Le réchauffement de ces milieux sensibles n’a malheureusement pas été limité à cet épisode estival caniculaire. A l’échelle annuelle, les périodes d’englacement des lacs d’altitude sont de plus en plus courtes. Dans le Parc national de la Vanoise, le désenglacement du lac de l’Arpont s’est produit un mois plus tôt qu’en 2019. Dans le Parc national du Mercantour, les lacs de Bresse inférieur et supérieur, ont dégelé un mois avant les dégels les plus tardifs (en 2017 et 2018).
Pour en savoir plus : Fiche : Les lacs de montagne se réchauffent-ils avec le changement climatique ?
Le réseau Lacs Sentinelles
Née de l’intérêt pour les lacs d'altitude des gestionnaires d'espaces protégés et des scientifiques, l'initiative « Lacs Sentinelles » coordonne les efforts de recherche et d’observation sur les lacs d'altitude à l'échelle alpine. L'enjeu est d'améliorer la compréhension de leur fonctionnement et des menaces qui pèsent sur ces lacs, afin de mieux les préserver.
Milieux emblématiques des montagnes, à haute valeur sociale, culturelle et écologique, les lacs d'altitude sont des écosystèmes fragiles. Leur localisation en tête de bassin versant et les conditions climatiques extrêmes auxquelles ils sont soumis, engendrent un fonctionnement spécifique encore mal connu. Les études récentes nuancent leur image de nature préservée, généralement attribuée en raison de leur éloignement des sources de pollution.
Pour en savoir plus : Résultat de l’enquête « Utilisation et impacts des lacs d’altitude »
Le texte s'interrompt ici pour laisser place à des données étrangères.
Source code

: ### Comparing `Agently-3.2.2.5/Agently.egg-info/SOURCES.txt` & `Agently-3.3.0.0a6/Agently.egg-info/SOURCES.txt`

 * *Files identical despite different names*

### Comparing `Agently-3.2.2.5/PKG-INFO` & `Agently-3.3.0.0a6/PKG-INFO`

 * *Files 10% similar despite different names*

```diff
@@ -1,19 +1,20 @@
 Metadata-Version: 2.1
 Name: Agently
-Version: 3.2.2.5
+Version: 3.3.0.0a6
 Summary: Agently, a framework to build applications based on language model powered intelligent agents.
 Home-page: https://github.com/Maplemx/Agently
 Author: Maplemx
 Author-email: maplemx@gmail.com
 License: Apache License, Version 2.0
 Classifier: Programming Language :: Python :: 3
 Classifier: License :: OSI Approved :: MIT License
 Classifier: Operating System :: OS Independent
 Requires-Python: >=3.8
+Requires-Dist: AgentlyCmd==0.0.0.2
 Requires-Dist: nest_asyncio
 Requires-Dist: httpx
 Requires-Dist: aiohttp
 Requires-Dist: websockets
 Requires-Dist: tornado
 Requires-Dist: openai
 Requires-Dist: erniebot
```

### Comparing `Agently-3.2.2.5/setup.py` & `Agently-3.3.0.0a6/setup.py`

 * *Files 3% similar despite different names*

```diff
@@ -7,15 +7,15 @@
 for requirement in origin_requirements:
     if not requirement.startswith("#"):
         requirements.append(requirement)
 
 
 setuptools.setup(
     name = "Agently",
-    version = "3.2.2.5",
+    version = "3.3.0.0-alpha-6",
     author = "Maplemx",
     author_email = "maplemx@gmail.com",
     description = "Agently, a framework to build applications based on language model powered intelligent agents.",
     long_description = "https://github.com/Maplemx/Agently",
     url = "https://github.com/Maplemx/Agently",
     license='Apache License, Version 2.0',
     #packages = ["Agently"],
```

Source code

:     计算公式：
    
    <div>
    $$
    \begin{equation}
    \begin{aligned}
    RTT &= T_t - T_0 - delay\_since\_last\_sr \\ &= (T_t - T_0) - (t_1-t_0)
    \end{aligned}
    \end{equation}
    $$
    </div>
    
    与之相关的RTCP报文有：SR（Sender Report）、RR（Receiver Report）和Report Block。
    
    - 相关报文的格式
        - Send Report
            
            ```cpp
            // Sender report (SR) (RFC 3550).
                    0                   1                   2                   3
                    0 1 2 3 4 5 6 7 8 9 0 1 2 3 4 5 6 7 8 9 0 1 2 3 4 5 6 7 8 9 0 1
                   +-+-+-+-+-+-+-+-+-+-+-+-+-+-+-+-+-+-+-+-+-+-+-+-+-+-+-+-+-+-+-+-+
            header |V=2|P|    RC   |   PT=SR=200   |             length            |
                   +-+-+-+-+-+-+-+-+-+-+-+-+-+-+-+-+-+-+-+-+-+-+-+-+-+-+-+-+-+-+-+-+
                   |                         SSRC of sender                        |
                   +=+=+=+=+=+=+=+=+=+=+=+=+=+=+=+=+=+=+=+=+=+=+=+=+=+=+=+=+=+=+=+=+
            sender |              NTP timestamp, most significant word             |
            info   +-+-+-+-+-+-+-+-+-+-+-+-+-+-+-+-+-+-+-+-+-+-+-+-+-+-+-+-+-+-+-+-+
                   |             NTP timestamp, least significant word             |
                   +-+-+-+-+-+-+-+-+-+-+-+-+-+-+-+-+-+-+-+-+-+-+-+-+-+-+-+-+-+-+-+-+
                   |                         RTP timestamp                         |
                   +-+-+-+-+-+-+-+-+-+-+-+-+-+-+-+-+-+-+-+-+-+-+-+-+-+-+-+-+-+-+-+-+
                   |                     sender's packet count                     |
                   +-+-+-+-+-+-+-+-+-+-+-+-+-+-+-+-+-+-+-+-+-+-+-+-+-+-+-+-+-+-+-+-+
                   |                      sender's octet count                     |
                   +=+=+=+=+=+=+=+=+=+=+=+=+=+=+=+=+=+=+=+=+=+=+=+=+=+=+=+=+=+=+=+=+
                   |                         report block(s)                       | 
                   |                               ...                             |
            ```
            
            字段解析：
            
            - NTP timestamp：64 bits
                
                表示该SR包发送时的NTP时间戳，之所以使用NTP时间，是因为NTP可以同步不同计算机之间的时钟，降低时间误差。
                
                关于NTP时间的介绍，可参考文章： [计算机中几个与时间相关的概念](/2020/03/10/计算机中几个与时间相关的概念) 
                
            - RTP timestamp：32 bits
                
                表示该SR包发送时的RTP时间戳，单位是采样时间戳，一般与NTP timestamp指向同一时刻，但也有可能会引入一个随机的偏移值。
Le dispositif « Lacs Sentinelles » a mis en place des protocoles de suivi et de mesures de différents paramètres sur les lacs d’altitude. Ces observations permettent d‘étudier l’évolution des lacs d’altitude avec les changements actuels, notamment en lien avec le changement climatique, mais aussi dans le cadre de la fréquentation accrue des écosystèmes d’altitude, qui sont vus comme des « refuges de fraicheur » par les touristes en été.
Pour en savoir plus : www.lacs-sentinelles.org ou la page dédiée sur notre site : Lacs Sentinelles
Le réseau Lacs Sentinelles regroupe de nombreux partenaires : Asters-Conservatoire des espaces naturels de Haute-Savoie, l’Office français pour la biodiversité, les Parcs nationaux des Ecrins, du Mercantour, de la Vanoise, EDF, les laboratoires des recherches : CARRTEL, Edytem, IMBE, CEREGE, UNIL, LLSETI, la fédération de pêche de Savoie et la communauté de communes Cœur de Maurienne-Arvan.